Deconstruction “I used to think of my body as an instrument, of pleasure, or a means of transportation, or an implement for the accomplishment of my will... Now the flesh arranges itself differently. I’m a cloud, congealed around a central object, the shape of a pear, which is hard and more real than I am and glows red within its translucent wrapping” This passage is from Chapter 13, when Offred sits in the bath, naked, and contrasts the way she used to think about her body to the way she thinks about it now. Before, her body was an instrument, an extension of her self; now, her self no longer matters, and her body is only important because of its “central object,” her womb, which can bear a child. Offred’s musings show that s he has internalized Gilead’s attitude toward women, which treats them not as individuals but as objects important only for the children that they can bear.

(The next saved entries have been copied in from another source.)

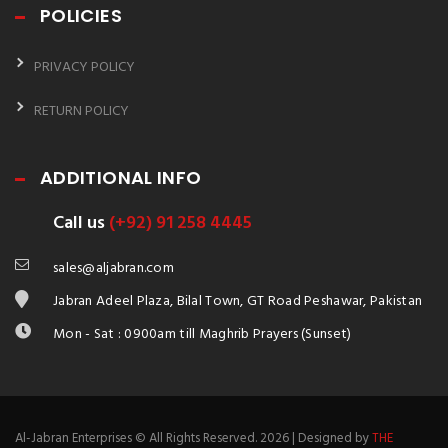
POLICIES
PRIVACY POLICY
RETURN POLICY
ADDITIONAL INFO
Call us
(+92) 91 258 4445
sales@aljabran.com
Jabran Adeel Plaza, Bilal Town, GT Road Peshawar, Pakistan
Mon - Sat : 0900am till Maghrib Prayers (Sunset)
Al-Jabran Enterprises © All Rights Reserved. 2026 | Designed by
THE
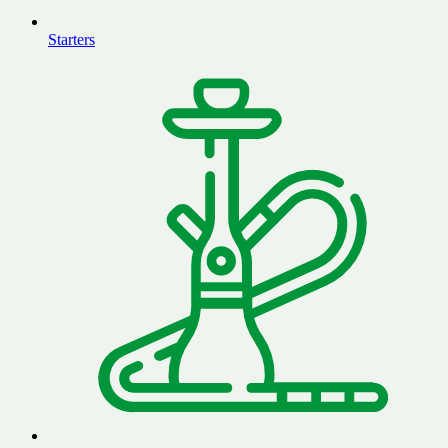
Starters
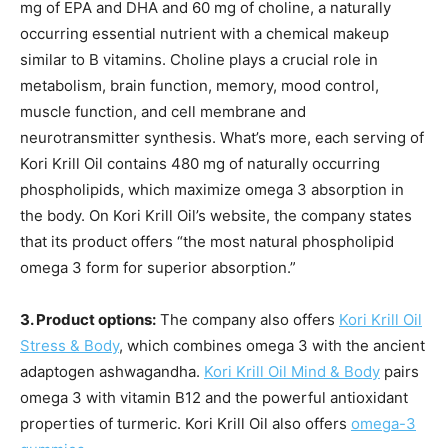
mg of EPA and DHA and 60 mg of choline, a naturally
occurring essential nutrient with a chemical makeup
similar to B vitamins. Choline plays a crucial role in
metabolism, brain function, memory, mood control,
muscle function, and cell membrane and
neurotransmitter synthesis. What’s more, each serving of
Kori Krill Oil contains 480 mg of naturally occurring
phospholipids, which maximize omega 3 absorption in
the body. On Kori Krill Oil’s website, the company states
that its product offers “the most natural phospholipid
omega 3 form for superior absorption.”
3. Product options:
The company also offers
Kori Krill Oil
Stress & Body
, which combines omega 3 with the ancient
adaptogen ashwagandha.
Kori Krill Oil Mind & Body
pairs
omega 3 with vitamin B12 and the powerful antioxidant
properties of turmeric. Kori Krill Oil also offers
omega-3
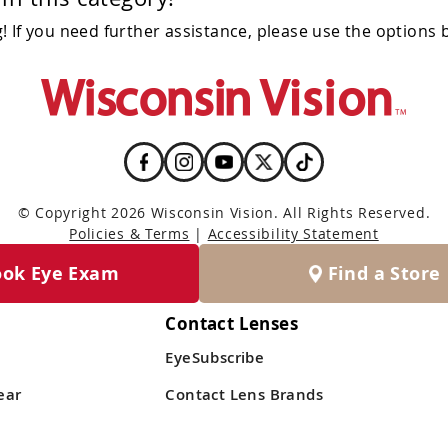
 If you need further assistance, please use the options 
© Copyright 2026 Wisconsin Vision. All Rights Reserved.
Policies & Terms
|
Accessibility Statement
ook Eye Exam
Find a Store
Contact Lenses
EyeSubscribe
ear
Contact Lens Brands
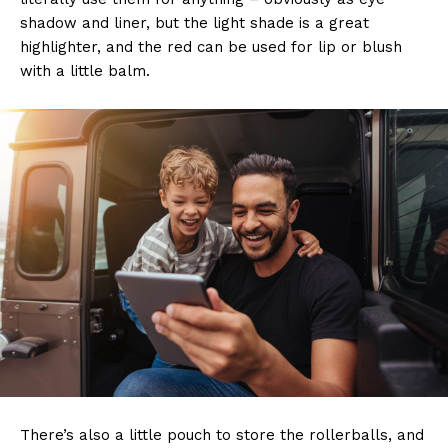
shadow and liner, but the light shade is a great
highlighter, and the red can be used for lip or blush
with a little balm.
There’s also a little pouch to store the rollerballs, and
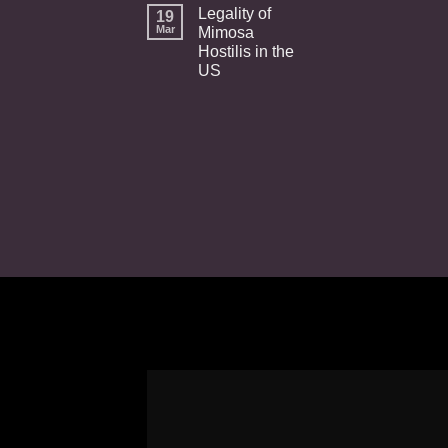
Legality of
19
Mar
Mimosa
Hostilis in the
US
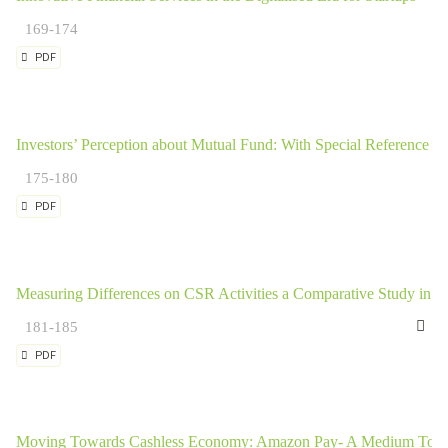
169-174
PDF
Investors’ Perception about Mutual Fund: With Special Reference t
175-180
PDF
Measuring Differences on CSR Activities a Comparative Study in I
Ki
181-185
PDF
Moving Towards Cashless Economy: Amazon Pay- A Medium Tow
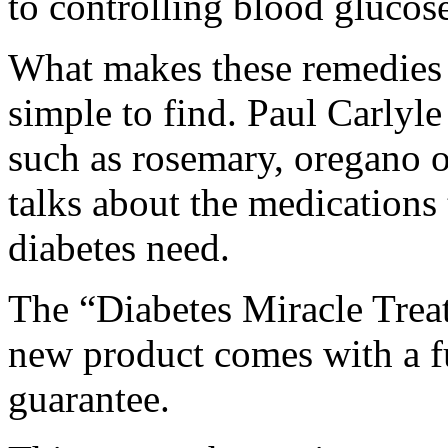
to controlling blood glucose
What makes these remedies e
simple to find. Paul Carlyle
such as rosemary, oregano o
talks about the medications 
diabetes need.
The “Diabetes Miracle Treat
new product comes with a f
guarantee.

Women’s wombs are a “national resource,” the state insists, using language that dehumanizes women and reduces them to, as Offred puts it, “a cloud, congealed around a central object, which is hard and more real than I am.”

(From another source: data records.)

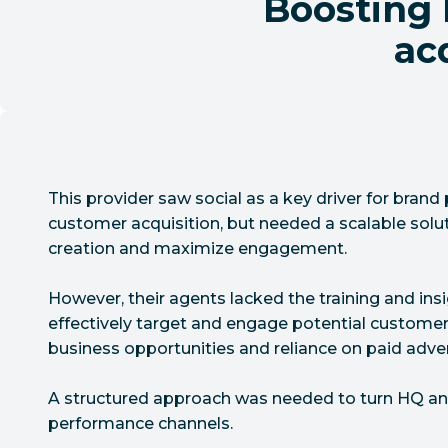
Boosting
acq
This provider saw social as a key driver for bran
customer acquisition, but needed a scalable solu
creation and maximize engagement.
However, their agents lacked the training and in
effectively target and engage potential customer
business opportunities and reliance on paid adver
A structured approach was needed to turn HQ and
performance channels.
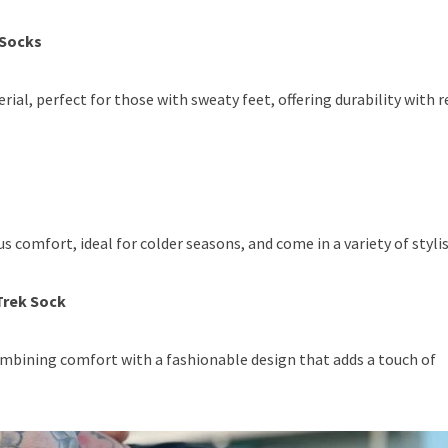
 Socks
al, perfect for those with sweaty feet, offering durability with r
 comfort, ideal for colder seasons, and come in a variety of stylis
Trek Sock
ombining comfort with a fashionable design that adds a touch of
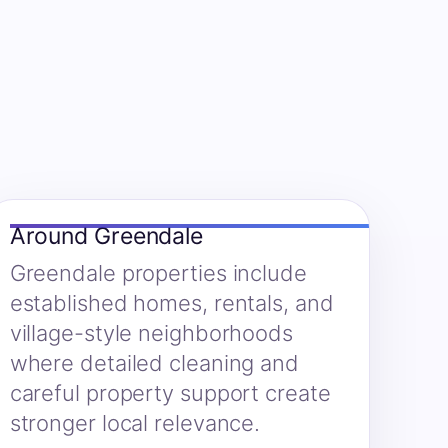
Around Greendale
Greendale properties include
established homes, rentals, and
village-style neighborhoods
where detailed cleaning and
careful property support create
stronger local relevance.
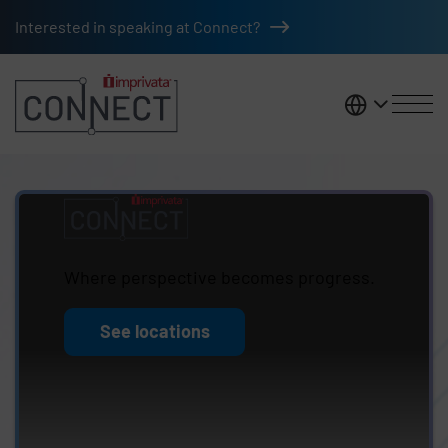
Skip to main content
Interested in speaking at Connect?
United K
Imprivata Connect
Where perspective becomes progress.
See locations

Let’s Deconstruct together “The chances are one in four, we learned that at the centre. The air got too full, once, of chemicals, rays, radiation, the water swarmed with toxic molecules, all of that takes years to clean up, and meanwhile they creep into your body, camp out in your fatty cells. Who knows your very flesh may be polluted, dirty as an oily beach, sure death to shore birds and unborn babies. Maybe a vulture would die of eating you. Maybe you light up in the dark, like an old fashioned watch. Deathwatch. That’s a kind of beetle, it buries carrion.” Page 106, Chapter 19.
Your Turn “I sit in my chair, the wreath on the ceiling floating above my head, like a frozen halo, a zero. A whole in space where a star exploded. A ring, on water, where a stone’s been thrown. All things white and circular. I wait for the day to unroll, for the earth to turn, according to the round face of the implacable clock. The geometrical days, which go around and around smoothly oiled. Sweat already on my upper lip, I await the arrival of the inevitable egg, which will be lukewarm like the room and will have a green film on the yolk and will taste faintly of sulphur.” p. 188, Chapter 12.